== EXERCISE DETAILS ==
Print the listing exactly as it stands. Skip every picture.

== DATA PROVIDED ==
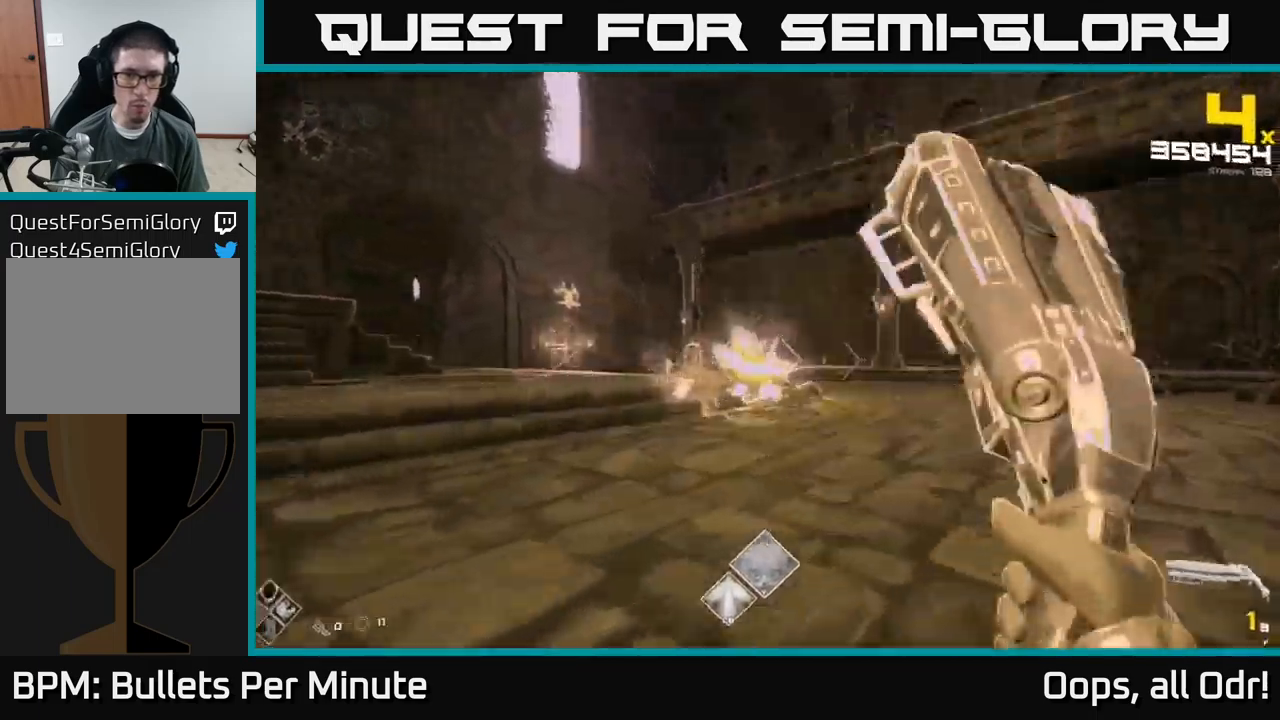
{"buttons": [], "left_stick": "right", "right_stick": "center", "events": [[33, "R2", "up"], [100, "left_stick", "right"], [233, "right_stick", "left"], [266, "R2", "down"], [316, "right_stick", "center"], [350, "R2", "up"]]}
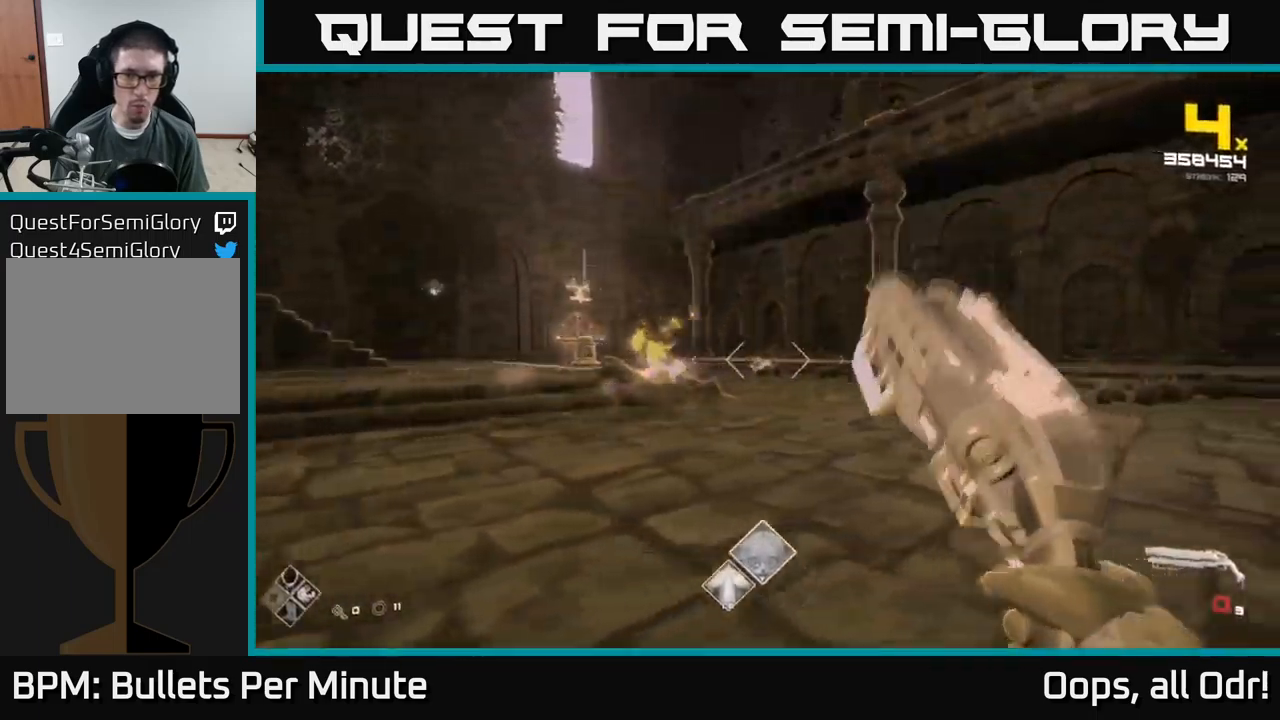
{"buttons": ["R1"], "left_stick": "up-right", "right_stick": "left", "events": [[16, "left_stick", "up-right"], [133, "R1", "down"], [183, "right_stick", "left"], [233, "R1", "up"], [400, "R1", "down"]]}
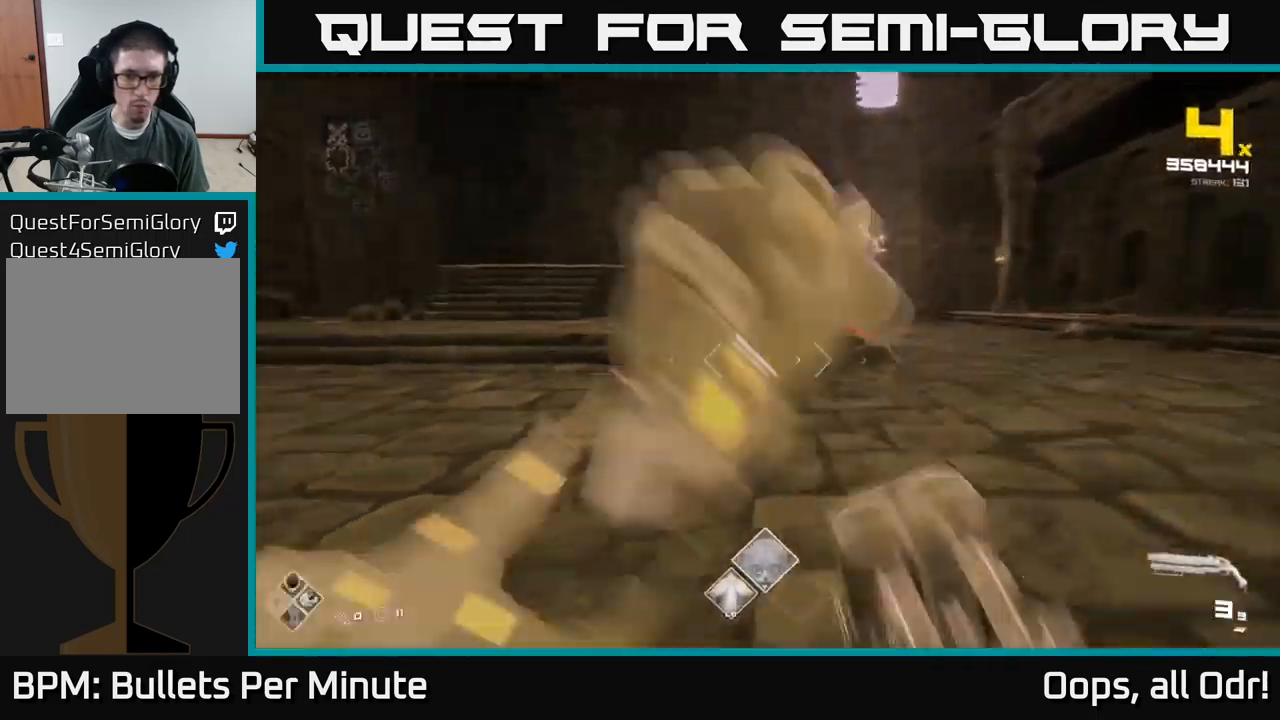
{"buttons": [], "left_stick": "up-right", "right_stick": "center", "events": [[16, "R1", "up"], [16, "right_stick", "center"], [316, "R2", "down"], [433, "R2", "up"]]}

== OUTPUT OF THE TASK ==
{"buttons": [], "left_stick": "right", "right_stick": "center", "events": [[33, "R2", "up"], [100, "left_stick", "right"], [233, "right_stick", "left"], [266, "R2", "down"], [316, "right_stick", "center"], [350, "R2", "up"]]}
{"buttons": ["R1"], "left_stick": "up-right", "right_stick": "left", "events": [[16, "left_stick", "up-right"], [133, "R1", "down"], [183, "right_stick", "left"], [233, "R1", "up"], [400, "R1", "down"]]}
{"buttons": [], "left_stick": "up-right", "right_stick": "center", "events": [[16, "R1", "up"], [16, "right_stick", "center"], [316, "R2", "down"], [433, "R2", "up"]]}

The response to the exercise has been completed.